Bayern Munich conquista la Supercopa de Beckenbauer: un aviso a la Bundesliga
El Bayern Munich abrió la temporada como terminó la anterior: levantando un trofeo y lanzando un aviso al resto de Alemania. Victoria 1-2 en casa del Borussia Dortmund en la Franz Beckenbauer Supercup y una sensación clara: el campeón no piensa aflojar en 2026/27.
Vincent Kompany lo dejó claro nada más acabar: fue “una declaración”. No solo por el resultado, también por la forma.
Kompany aprieta el listón
El técnico belga no sonó en absoluto a entrenador saciado. Todo lo contrario.
“Estoy muy contento con la victoria. Michael Olise y Harry Kane entrenaron tres veces con nosotros y pudieron jugar 90 minutos. Nene [Brown] y Saibari nos van a dar un extra grande esta temporada. Todavía tenemos a Lenny [Karl], Jamal [Musiala] y Serge Gnabry por volver”, enumeró, subrayando la profundidad de plantilla que tiene entre manos.
Luego llegó el mensaje de fondo, el que más interesa en Múnich: “Independientemente del resultado de hoy, fue una declaración de energía, de luchar por cada balón, cada situación. Algunos quizá piensen que vamos a bajar el nivel porque lo ganamos todo el año pasado. Pero no será así, no vamos a descansar y vamos a intentar ganarlo todo”.
El tono no fue de celebración ligera. Sonó a aviso interno y externo. El Bayern quiere que la Supercopa sea el primer peldaño, no el premio.
Tah, pragmático: “En una final lo importante es ganar”
Sobre el césped, el duelo tuvo fases de sufrimiento. Lo reconoció Jonathan Tah, uno de los líderes de la zaga bávara.
“Creo que lo más importante en una final como esta es ganar, y lo hicimos. El partido fue un poco difícil por momentos. Podríamos haberlo hecho mejor en algunas situaciones, pero al final se trata de ganar el trofeo y lo hicimos”, analizó el central.

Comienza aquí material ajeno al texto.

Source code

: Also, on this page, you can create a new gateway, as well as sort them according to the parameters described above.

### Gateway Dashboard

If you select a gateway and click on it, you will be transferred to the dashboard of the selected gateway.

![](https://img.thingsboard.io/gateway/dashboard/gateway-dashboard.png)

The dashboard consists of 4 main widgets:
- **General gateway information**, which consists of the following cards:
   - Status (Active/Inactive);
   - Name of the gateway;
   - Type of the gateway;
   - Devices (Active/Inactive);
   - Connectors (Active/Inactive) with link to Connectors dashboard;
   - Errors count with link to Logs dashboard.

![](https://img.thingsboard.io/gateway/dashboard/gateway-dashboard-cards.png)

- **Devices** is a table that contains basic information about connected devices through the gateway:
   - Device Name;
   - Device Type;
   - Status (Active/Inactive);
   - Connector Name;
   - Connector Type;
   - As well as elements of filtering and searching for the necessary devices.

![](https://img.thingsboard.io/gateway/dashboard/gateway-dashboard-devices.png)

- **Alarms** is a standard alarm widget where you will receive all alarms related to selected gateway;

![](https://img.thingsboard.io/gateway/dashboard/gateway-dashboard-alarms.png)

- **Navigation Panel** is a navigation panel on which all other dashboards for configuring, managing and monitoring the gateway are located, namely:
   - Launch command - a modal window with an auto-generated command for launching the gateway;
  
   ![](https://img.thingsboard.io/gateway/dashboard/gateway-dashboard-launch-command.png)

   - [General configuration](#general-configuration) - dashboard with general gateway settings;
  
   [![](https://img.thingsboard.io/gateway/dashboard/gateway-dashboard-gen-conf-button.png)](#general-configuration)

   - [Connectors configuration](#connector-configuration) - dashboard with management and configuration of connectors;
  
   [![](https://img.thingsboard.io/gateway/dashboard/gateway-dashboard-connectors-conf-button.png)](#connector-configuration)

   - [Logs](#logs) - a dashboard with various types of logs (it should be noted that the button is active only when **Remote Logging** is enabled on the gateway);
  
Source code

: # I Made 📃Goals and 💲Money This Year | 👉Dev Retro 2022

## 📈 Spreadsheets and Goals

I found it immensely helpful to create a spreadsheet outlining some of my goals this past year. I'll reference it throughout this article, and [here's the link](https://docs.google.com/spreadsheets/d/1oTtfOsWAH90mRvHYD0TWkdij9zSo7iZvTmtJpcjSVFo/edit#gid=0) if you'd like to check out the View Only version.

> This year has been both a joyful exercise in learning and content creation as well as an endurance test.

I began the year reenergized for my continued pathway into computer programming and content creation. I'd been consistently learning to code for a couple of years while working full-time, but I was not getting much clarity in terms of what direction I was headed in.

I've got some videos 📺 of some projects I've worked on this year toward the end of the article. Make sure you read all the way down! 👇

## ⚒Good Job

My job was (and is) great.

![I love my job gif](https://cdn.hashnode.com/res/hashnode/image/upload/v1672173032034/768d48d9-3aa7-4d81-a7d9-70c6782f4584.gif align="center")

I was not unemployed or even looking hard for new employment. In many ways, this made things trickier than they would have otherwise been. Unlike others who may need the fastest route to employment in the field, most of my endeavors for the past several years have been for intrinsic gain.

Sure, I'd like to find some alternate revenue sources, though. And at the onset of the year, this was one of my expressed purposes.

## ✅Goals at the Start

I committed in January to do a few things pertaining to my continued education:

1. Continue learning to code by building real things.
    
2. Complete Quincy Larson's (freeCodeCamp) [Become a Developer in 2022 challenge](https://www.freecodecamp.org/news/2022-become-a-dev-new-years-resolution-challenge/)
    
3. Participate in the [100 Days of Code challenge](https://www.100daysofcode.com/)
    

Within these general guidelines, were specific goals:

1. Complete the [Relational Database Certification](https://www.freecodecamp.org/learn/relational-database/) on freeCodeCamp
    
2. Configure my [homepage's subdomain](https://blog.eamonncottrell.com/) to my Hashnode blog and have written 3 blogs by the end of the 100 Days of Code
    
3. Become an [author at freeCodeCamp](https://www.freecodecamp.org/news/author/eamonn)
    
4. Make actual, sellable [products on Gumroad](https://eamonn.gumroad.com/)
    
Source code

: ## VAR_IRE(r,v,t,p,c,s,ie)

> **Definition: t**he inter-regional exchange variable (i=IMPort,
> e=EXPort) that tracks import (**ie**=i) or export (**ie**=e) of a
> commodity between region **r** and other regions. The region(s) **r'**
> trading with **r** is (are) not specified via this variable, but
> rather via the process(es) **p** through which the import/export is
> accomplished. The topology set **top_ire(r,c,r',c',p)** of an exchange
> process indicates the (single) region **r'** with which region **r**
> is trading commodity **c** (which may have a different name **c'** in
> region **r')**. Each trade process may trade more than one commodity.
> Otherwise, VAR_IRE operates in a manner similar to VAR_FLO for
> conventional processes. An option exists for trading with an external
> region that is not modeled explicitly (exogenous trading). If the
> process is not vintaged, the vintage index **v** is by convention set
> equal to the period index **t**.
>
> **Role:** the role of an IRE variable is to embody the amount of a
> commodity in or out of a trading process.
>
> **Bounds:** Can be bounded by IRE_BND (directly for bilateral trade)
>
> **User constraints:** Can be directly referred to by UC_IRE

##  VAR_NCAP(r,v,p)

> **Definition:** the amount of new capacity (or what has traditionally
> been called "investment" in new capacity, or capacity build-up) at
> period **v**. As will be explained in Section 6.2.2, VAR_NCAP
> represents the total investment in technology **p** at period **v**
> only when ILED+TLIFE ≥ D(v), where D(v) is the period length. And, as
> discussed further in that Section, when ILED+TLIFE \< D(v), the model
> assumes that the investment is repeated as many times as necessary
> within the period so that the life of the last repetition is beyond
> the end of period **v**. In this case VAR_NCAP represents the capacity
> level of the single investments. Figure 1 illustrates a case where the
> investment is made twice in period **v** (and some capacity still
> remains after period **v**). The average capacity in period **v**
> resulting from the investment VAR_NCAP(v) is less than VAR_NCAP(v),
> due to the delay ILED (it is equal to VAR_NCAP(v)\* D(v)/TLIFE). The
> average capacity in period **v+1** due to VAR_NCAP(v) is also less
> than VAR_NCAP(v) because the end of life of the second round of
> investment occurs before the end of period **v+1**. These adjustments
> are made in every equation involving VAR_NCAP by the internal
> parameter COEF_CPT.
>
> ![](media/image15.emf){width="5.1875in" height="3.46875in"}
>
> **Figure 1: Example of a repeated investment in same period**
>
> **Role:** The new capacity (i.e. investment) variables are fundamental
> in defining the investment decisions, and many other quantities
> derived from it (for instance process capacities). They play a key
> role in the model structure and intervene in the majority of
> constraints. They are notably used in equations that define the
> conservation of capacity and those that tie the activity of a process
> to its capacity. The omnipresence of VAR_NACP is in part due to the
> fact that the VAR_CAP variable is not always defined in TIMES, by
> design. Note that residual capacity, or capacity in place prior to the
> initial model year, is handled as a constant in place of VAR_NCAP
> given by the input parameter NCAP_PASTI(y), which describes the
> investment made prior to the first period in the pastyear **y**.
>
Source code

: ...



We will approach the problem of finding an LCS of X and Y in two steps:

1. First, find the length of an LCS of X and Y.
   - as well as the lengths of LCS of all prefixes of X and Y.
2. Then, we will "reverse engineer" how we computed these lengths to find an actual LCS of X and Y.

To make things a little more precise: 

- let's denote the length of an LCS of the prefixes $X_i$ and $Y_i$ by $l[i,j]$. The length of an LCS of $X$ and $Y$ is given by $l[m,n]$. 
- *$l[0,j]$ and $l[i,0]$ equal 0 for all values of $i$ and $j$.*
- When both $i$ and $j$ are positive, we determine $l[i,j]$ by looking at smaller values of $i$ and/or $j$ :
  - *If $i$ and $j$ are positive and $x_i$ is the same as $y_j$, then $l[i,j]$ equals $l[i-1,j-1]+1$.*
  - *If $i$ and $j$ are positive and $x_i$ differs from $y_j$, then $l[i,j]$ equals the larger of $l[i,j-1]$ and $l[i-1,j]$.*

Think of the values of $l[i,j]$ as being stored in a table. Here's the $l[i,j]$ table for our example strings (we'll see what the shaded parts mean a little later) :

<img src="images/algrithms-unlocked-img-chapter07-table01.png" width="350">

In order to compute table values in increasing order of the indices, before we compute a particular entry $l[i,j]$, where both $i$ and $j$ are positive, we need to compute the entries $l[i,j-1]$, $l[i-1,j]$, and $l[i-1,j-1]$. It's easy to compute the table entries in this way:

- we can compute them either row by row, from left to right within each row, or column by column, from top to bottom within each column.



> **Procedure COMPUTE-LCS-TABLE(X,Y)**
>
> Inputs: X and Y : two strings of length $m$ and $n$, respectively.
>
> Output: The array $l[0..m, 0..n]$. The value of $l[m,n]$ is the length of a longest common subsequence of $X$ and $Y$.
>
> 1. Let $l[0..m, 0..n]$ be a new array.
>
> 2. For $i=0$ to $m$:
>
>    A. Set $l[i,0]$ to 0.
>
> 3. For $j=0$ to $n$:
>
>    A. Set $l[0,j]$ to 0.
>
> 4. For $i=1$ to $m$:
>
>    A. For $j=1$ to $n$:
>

Entre las notas más llamativas del encuentro, el rendimiento de Nene Brown. Tah no dudó en destacarlo: “Nene Brown lo está haciendo increíble. Hizo una gran actuación hoy. También se ve en los entrenamientos que se ha adaptado bastante bien y rápido. Estoy contento de que esté aquí con nosotros”.
Un mensaje que encaja con la línea de Kompany: plantilla larga, competencia alta y jóvenes que empujan fuerte.
Neuer, victoria con peso específico
Manuel Neuer aportó la perspectiva del veterano que ha visto todas las batallas posibles en Alemania. Para él, la Supercopa no fue un simple amistoso de lujo.
“Se siente bien. Nos enfrentamos al segundo mejor equipo de Alemania fuera de casa, siempre es una lucha y creo que el mejor equipo ganó hoy. La Supercup siempre es un buen inicio de temporada para ver dónde estamos”, explicó el guardameta.
Ganar en el campo del Dortmund, con un título en juego y con varias piezas todavía por integrar, refuerza la sensación de que el Bayern arranca un paso por delante.
Dortmund reacciona tarde, pero ve brotes verdes
En el lado local, el sabor fue amargo, aunque no todo resultó negativo. Joey Veerman, recién llegado y ya titular en el centro del campo, ofreció una lectura matizada del choque.
“Creo que la primera parte fue difícil, pero volvimos en la segunda. Creo que jugamos bien en la segunda parte. Solo llevo cuatro días aquí, así que es un poco difícil, pero creo que tenemos una buena mezcla de jugadores mayores y jóvenes talentos”, explicó el neerlandés.
La frustración por el resultado quedó clara: “Es una pena que perdiéramos. Queríamos ganar este partido. Seguiremos en la liga e intentaremos ganarlo todo”.
El Dortmund se marcha sin título, pero con la sensación de que, cuando ajustó líneas y ritmo, pudo discutirle el partido al Bayern. La cuestión es si podrá sostener ese nivel durante una temporada completa.
Un Bayern insaciable ante una Bundesliga que busca respuesta
El choque dejó una imagen nítida: el campeón no se relaja. Con Kane y Olise ya sumando minutos de peso tras solo tres entrenamientos, con Brown y Saibari empujando y con Musiala y Gnabry aún por reaparecer, el techo competitivo de este Bayern parece lejos.
La Franz Beckenbauer Supercup ya está en sus vitrinas. El mensaje, en cambio, va dirigido a toda la Bundesliga: si alguien quiere destronar al Bayern, tendrá que aguantar este ritmo durante diez meses. ¿Habrá alguien capaz?